Ich plädiere nicht dafür, gesetzestreue Bürger daran zu hindern, Waffen zu besitzen, aber beginnen wir mit strengen Hintergrundprüfungen für alle Käufe, einschließlich derjenigen, die über das Internet, Messen und private Verkäufe getätigt werden, und lassen Sie uns die Schlupflöcher beseitigen. Eine Versicherung sollte auch durch Bundesgesetz vorgeschrieben werden. Wenn jemand eine Waffe benutzt und Schaden anrichtet, muss dies durch eine Versicherung gedeckt werden – genauso wie Autobesitzer eine Versicherung haben müssen. Diese Maßnahme würde den Waffenbesitzer auch vor Haftung schützen, falls etwas schief geht, wie beispielsweise eine versehentliche Entladung.

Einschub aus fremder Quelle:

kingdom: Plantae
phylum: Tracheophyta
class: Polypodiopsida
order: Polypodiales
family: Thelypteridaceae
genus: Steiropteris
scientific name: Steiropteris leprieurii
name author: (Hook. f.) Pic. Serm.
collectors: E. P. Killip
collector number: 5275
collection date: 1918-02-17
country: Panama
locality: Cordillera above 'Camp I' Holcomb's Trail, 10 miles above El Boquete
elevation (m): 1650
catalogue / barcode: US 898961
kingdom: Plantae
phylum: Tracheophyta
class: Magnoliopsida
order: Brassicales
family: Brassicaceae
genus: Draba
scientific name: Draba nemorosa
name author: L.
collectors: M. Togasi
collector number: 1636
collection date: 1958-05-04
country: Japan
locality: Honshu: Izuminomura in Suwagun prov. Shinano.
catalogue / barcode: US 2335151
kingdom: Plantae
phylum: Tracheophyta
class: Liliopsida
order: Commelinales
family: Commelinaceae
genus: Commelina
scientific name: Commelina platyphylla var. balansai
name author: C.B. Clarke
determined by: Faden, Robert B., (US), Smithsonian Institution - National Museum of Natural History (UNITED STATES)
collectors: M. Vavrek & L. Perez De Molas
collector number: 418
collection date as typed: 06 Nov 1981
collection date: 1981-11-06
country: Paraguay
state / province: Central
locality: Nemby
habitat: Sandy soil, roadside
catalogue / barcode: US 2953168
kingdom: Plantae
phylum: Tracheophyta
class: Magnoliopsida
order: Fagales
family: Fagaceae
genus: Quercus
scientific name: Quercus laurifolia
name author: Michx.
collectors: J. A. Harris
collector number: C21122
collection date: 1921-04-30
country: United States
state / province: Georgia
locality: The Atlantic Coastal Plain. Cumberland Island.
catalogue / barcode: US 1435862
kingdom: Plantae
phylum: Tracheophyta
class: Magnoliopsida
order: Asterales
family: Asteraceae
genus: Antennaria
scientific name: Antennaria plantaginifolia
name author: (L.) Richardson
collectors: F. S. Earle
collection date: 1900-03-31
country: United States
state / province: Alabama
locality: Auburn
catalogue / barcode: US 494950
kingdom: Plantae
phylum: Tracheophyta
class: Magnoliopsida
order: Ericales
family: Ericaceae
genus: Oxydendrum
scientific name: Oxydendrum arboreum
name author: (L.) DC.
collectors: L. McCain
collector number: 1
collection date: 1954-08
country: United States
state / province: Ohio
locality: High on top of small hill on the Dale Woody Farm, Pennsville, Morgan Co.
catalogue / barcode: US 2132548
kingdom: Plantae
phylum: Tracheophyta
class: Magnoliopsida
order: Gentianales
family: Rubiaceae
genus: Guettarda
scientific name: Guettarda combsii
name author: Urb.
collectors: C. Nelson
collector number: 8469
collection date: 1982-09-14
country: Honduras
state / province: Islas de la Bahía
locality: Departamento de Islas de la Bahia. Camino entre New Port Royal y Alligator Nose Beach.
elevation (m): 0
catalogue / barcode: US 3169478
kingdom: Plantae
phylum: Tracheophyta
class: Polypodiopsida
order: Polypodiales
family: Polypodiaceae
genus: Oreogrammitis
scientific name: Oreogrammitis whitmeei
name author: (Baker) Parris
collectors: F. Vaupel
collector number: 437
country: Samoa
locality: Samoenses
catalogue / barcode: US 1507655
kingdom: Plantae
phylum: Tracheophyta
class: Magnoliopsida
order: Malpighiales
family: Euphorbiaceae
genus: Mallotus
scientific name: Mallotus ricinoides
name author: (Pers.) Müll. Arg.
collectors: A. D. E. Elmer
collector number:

Schon vor der Entscheidung des Obersten Gerichtshofs musste sich die NYPD mit illegalen Schusswaffen befassen – die meisten davon Schmuggelware aus Staaten mit laschen Waffenkontrollsystemen. Die Stadt hat in letzter Zeit eine Reihe von Schießereien erlebt, ein Aspekt der zunehmenden Gewaltkriminalität, den Bürgermeister Eric Adams zur Priorität gemacht hat. Aber die Polizeiinitiativen, die er Anfang dieses Jahres als wirksames Mittel angepriesen hat, um illegale Waffen aus unseren Gemeinden zu entfernen, werden durch diese Gesetzesänderung behindert.

Die Antwort auf die zunehmende Gewaltkriminalität ist eine bessere Polizeiarbeit, nicht mehr Menschen, die sich bewaffnen. Diejenigen, die sich für die Beendigung des New Yorker Gesetzes eingesetzt haben, sollten sich fragen, ob sie wirklich in einem Amerika leben wollen, in dem öffentliche Sicherheit eher auf bewaffnete Selbstverteidigung und Selbstjustiz hinausläuft als auf beruhigende, effektive Polizeiarbeit.

Die Strafverfolgung braucht eine unterstützende Öffentlichkeit. Eine angemessene Waffenkontrolle ist nicht optional, sondern absolut notwendig, um die Bürger zu schützen und der Polizei zu ermöglichen, ihre Arbeit zu erledigen. Heute wurde ein entscheidendes Gesetz, das für die öffentliche Sicherheit in einer riesigen, dicht besiedelten Stadt sinnvoll war, außer Kraft gesetzt. Ich mache mir Sorgen, dass dieses Urteil die Polizei dazu zwingen wird, mit größerer Vorsicht und Misstrauen zu handeln und defensiver vorzugehen, was den Beziehungen in der Gemeinschaft schaden wird. Ich mache mir Sorgen, dass die Straßen von New York weniger sicher geworden sind.